As a simplified example, the code looks like this: 作为一个简化示例,代码如下所示:
<!-- Normal page -->
<nav>
<a href="/menu/">
<svg>...</svg>
</a>
</nav>
<!-- Menu page -->
<nav>
<a href="/" onclick="document.referrer ? history.back() : window.location.href = '/'; return false;">
<svg>...</svg>
</a>
</nav>
The document.referrer checks whether we came to this page as a navigation (mostly likely from within the blog itself) or via a direct visit (i.e. somebody typed it into the URL bar, unlikely but possible) which is how I suss out whether there’s a meaningful history.back() run or not.
document.referrer 会检查我们是跳转到该页面的(很可能是从博客内部跳转),还是通过直接访问(即有人在地址栏输入 URL,虽然不太可能但并非没有可能),这就是我判断是否可以执行有效的 history.back() 的方式。
While this solution seems simplistic, it was not a simple thing to arrive at. It required me to spend time thinking about what was essential to navigation, how that interaction could work across multiple pages, and how I could ensure page size stayed small so the interaction was both fast and robust while remaining intuitive to use. In other words, the approach shaped the design. 虽然这个解决方案看起来很简单,但要得出这个结论并不容易。我花了很多时间思考什么是导航的核心要素,这种交互如何跨多个页面工作,以及如何确保页面体积保持精简,从而使交互既快速又稳健,同时保持直观的使用体验。换句话说,这种方法塑造了设计本身。

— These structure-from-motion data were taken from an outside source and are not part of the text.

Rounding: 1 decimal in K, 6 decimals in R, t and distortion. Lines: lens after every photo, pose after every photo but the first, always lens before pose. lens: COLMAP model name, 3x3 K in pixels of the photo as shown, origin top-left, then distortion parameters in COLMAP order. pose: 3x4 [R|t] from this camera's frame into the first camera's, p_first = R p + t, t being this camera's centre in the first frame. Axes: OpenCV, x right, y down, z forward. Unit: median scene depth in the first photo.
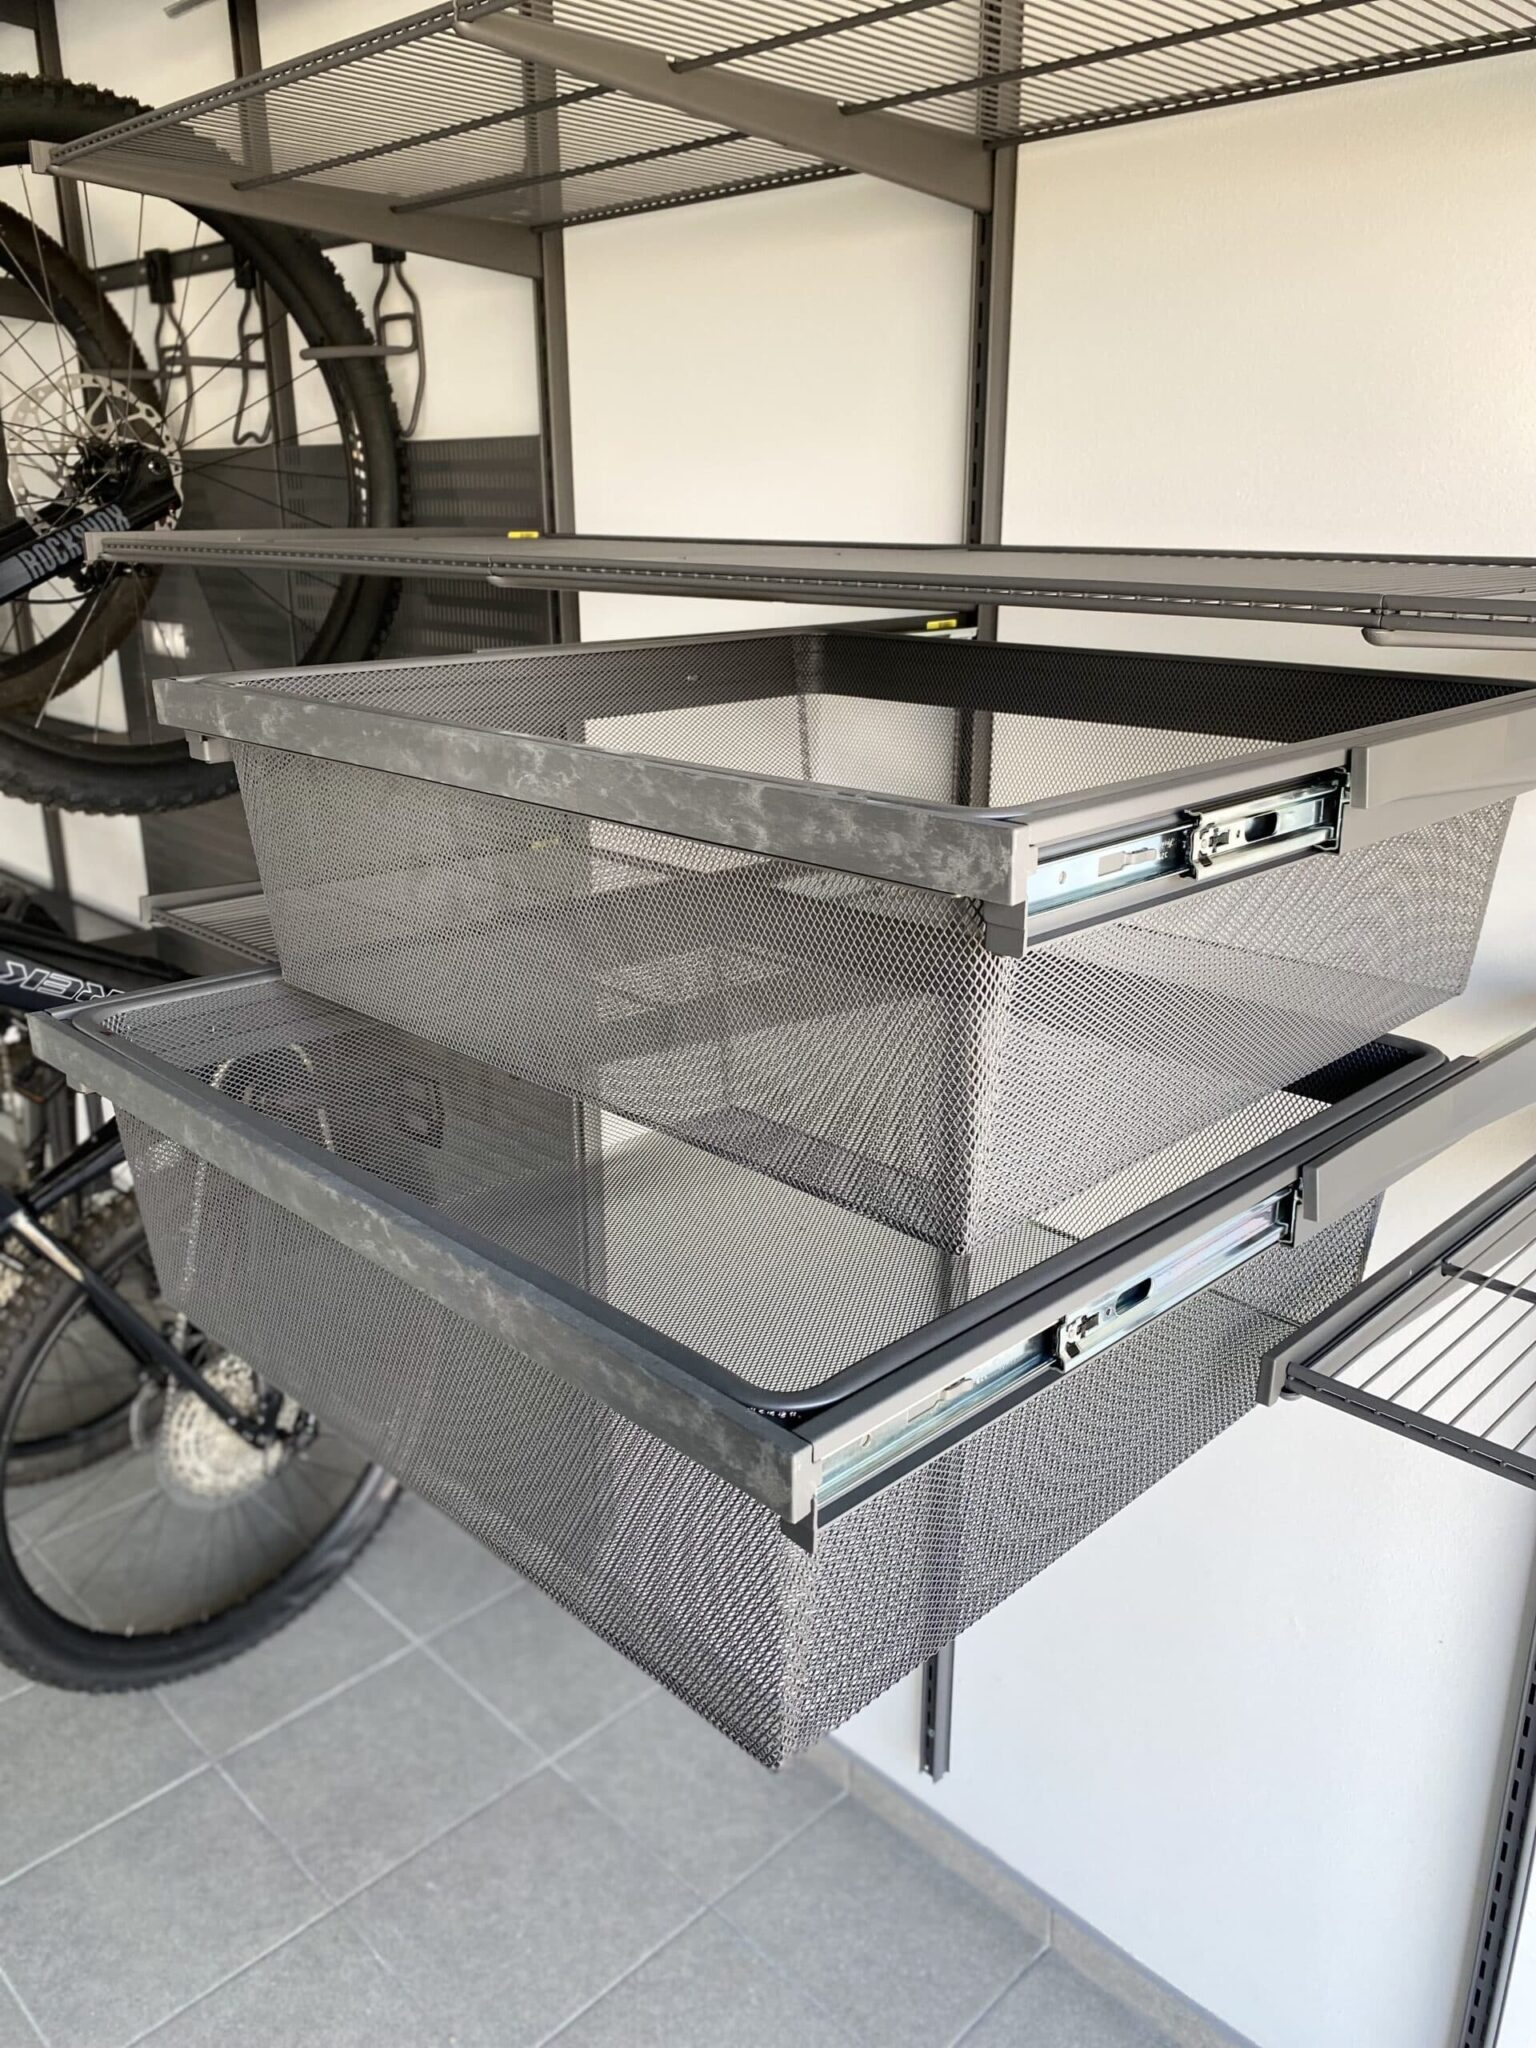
lens RADIAL K [[1605.4, 0, 767.0], [0, 1605.4, 1067.1], [0, 0, 1]] dist [0.007473, -0.051699]
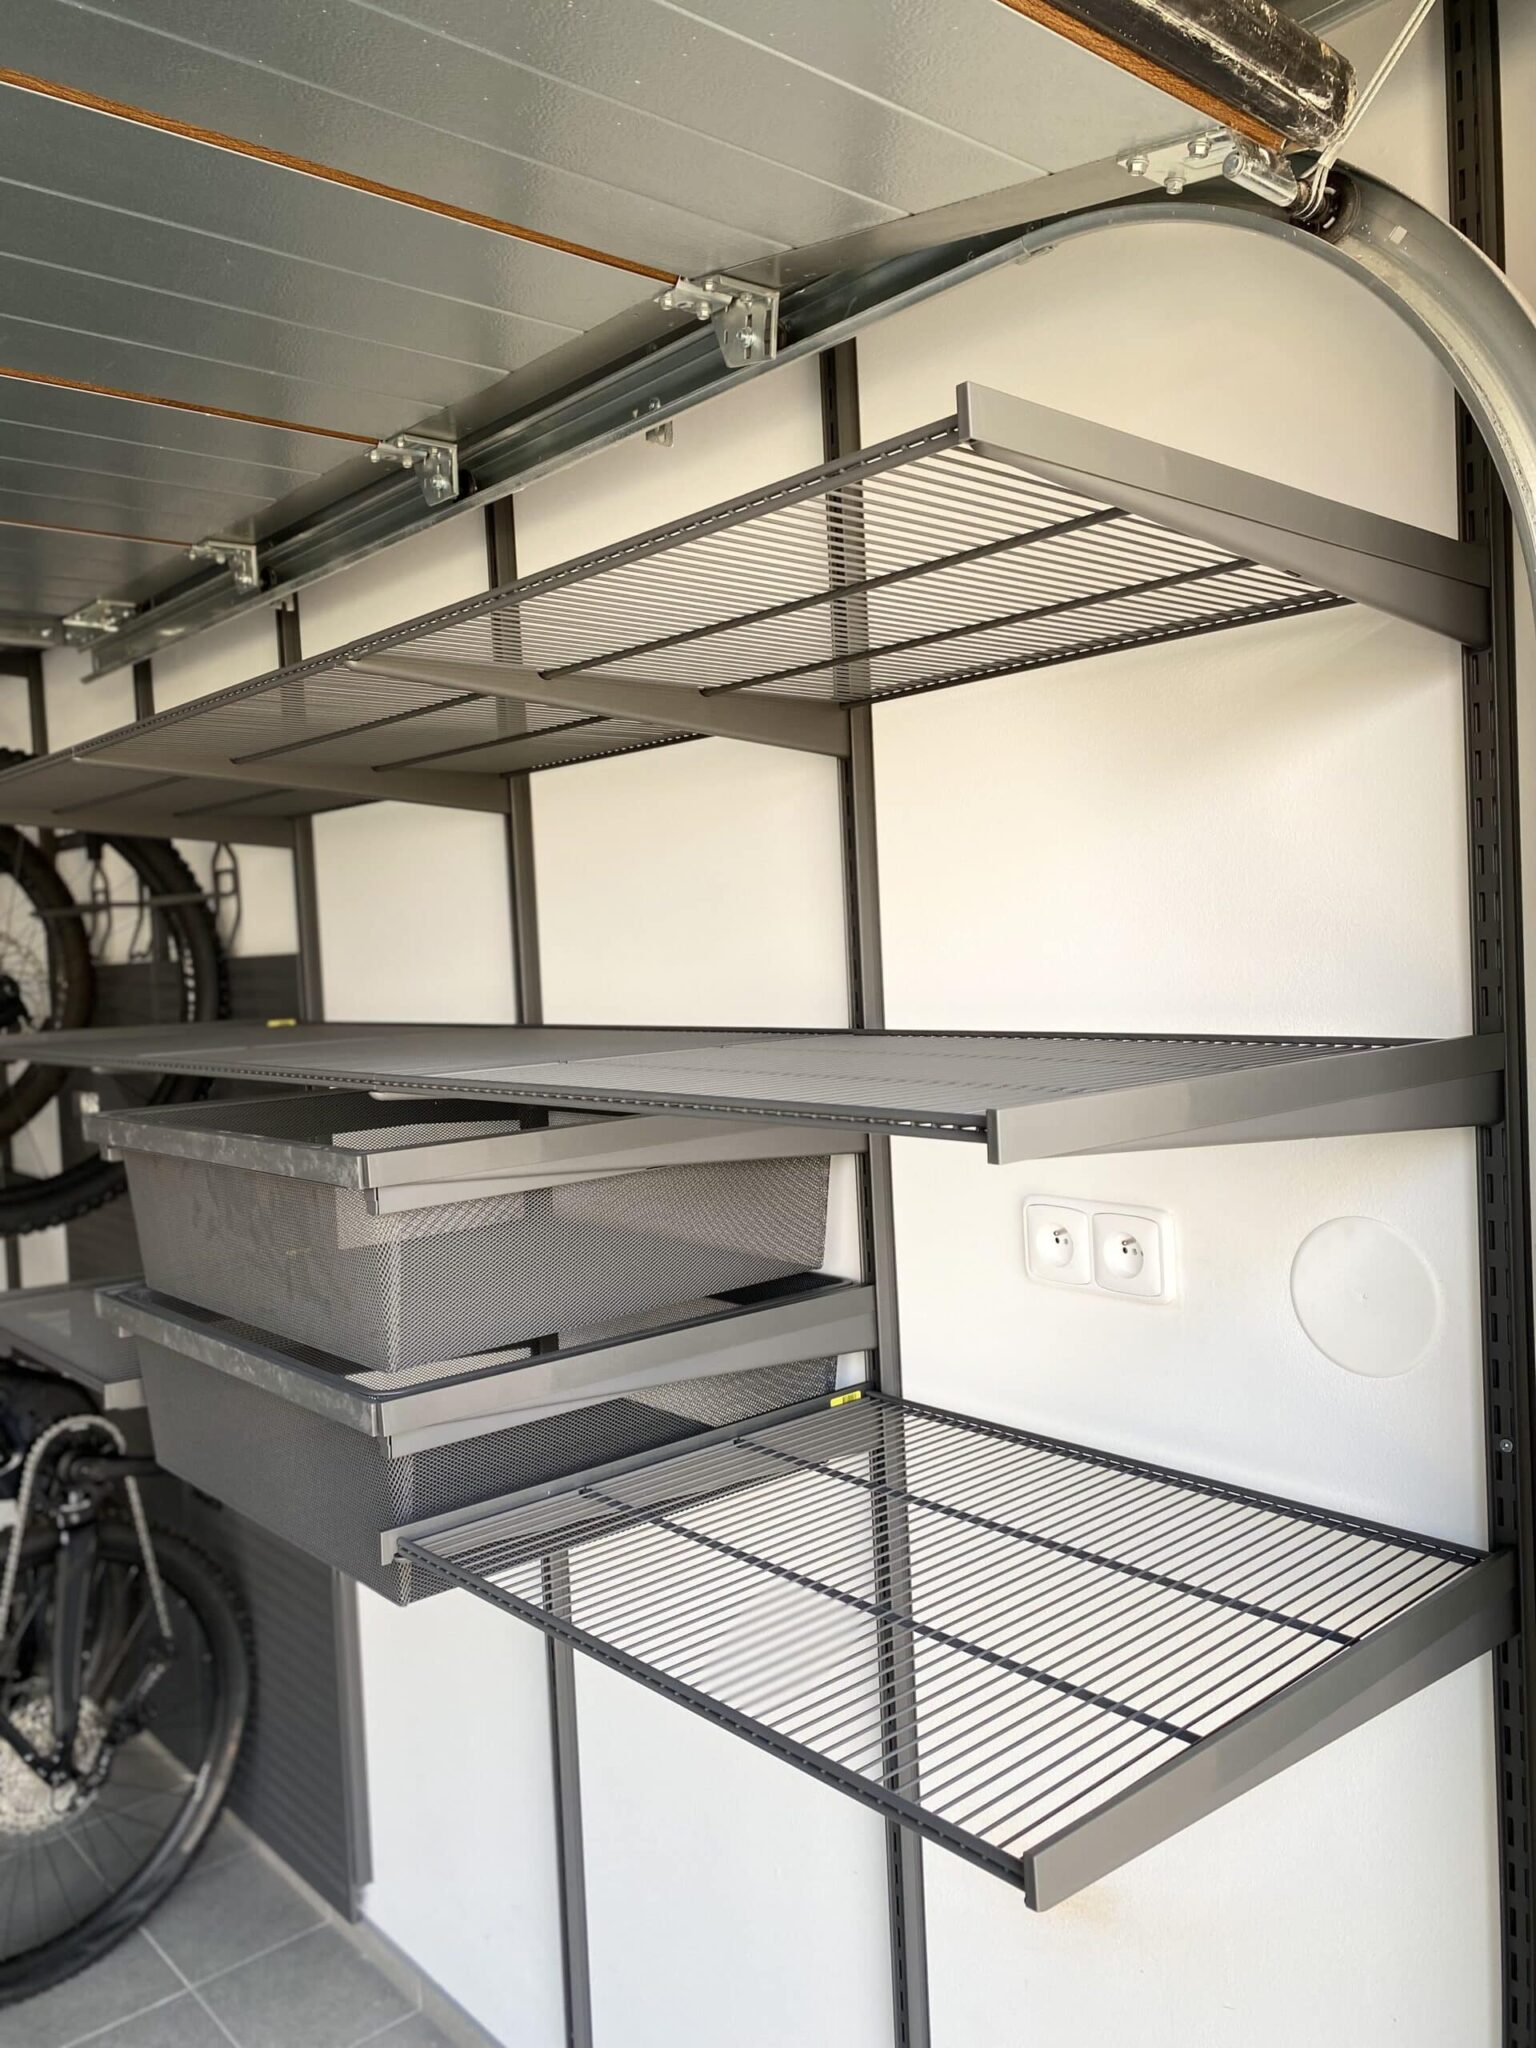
lens RADIAL K [[1546.9, 0, 768.0], [0, 1546.9, 1024.0], [0, 0, 1]] dist [0.006821, -0.044291]
pose [[0.999092, -0.028579, -0.031598, 0.230423], [0.017747, 0.953407, -0.301165, 0.054968], [0.038733, 0.300331, 0.953048, -0.179178]]
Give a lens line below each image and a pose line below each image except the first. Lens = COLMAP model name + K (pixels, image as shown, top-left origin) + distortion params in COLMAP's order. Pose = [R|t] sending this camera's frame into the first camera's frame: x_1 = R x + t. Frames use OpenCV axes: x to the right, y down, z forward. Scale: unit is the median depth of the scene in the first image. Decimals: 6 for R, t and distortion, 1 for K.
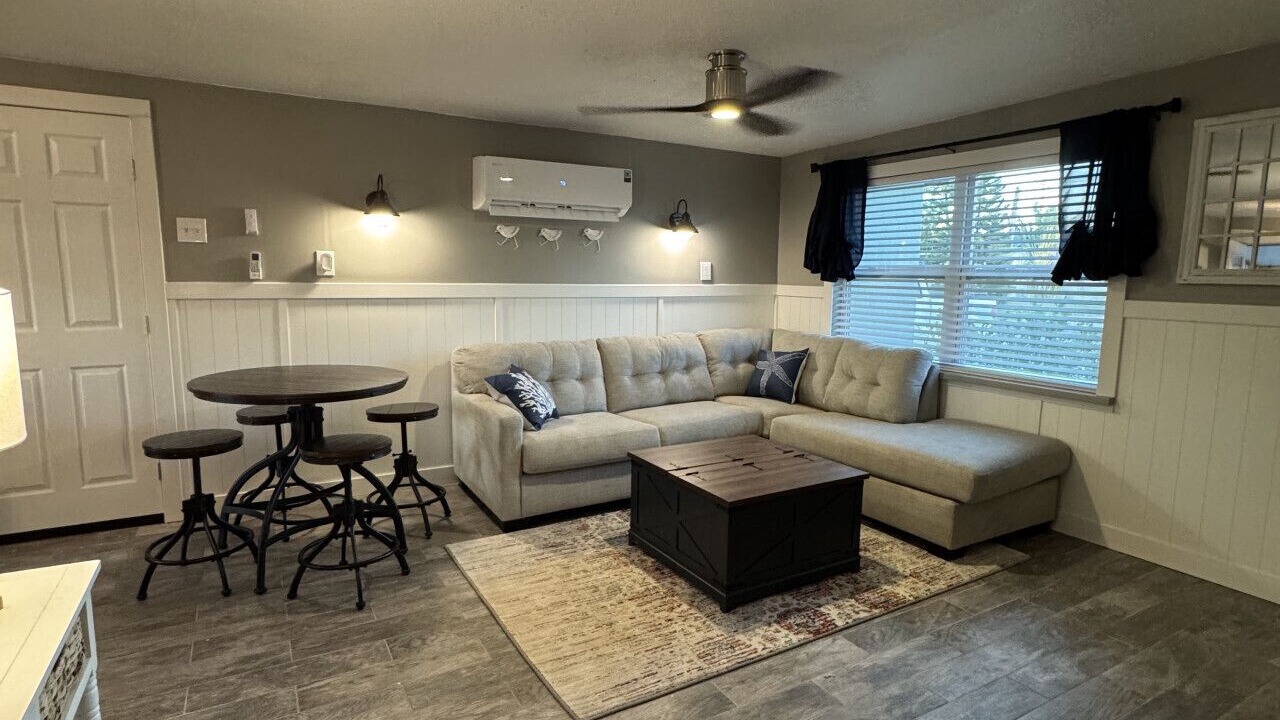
lens RADIAL K [[688.4, 0, 643.3], [0, 688.4, 352.2], [0, 0, 1]] dist [-0.001484, 0.000578]
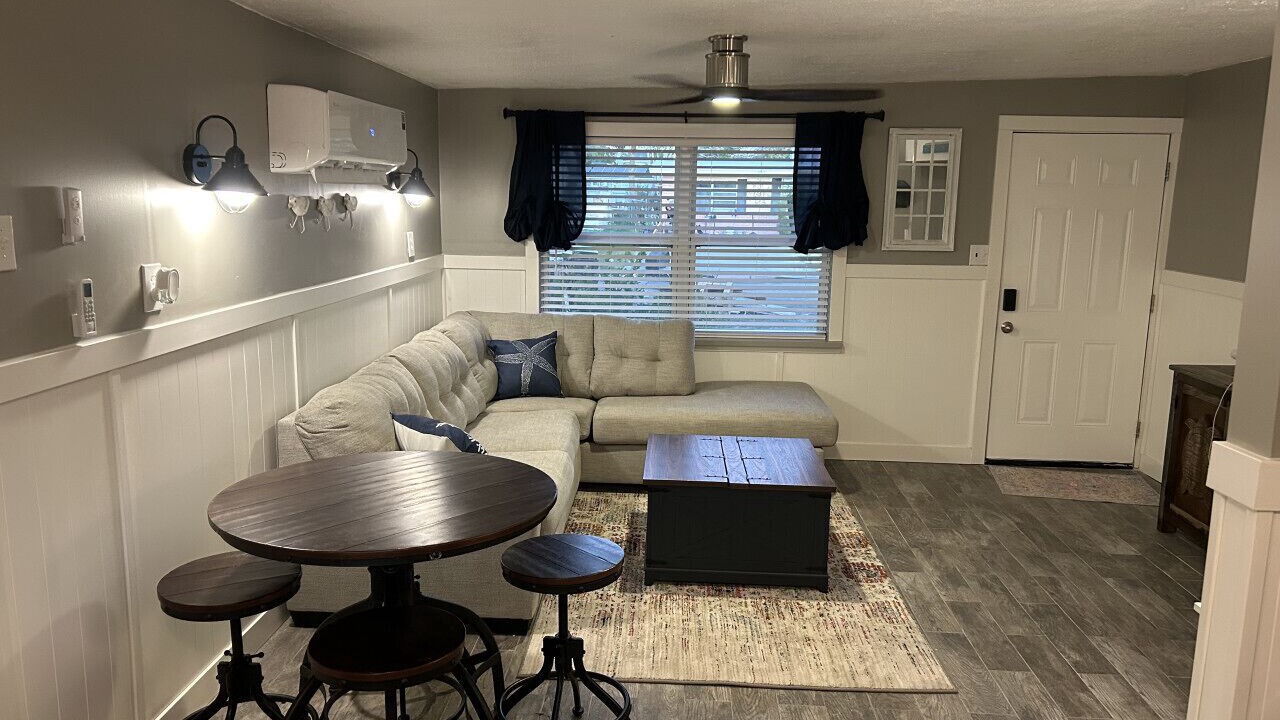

Turns out, if you have a website and you think of the browser as a way to navigate documents — rather than a runtime to execute arbitrary code and fetch, compile, and present them — things can be a lot simpler than our tools often prime us to make them. 事实证明,如果你拥有一个网站,并将浏览器视为浏览文档的工具——而不是执行任意代码、获取、编译并呈现它们的运行时环境——那么事情会比我们现有的工具所引导我们去做的要简单得多。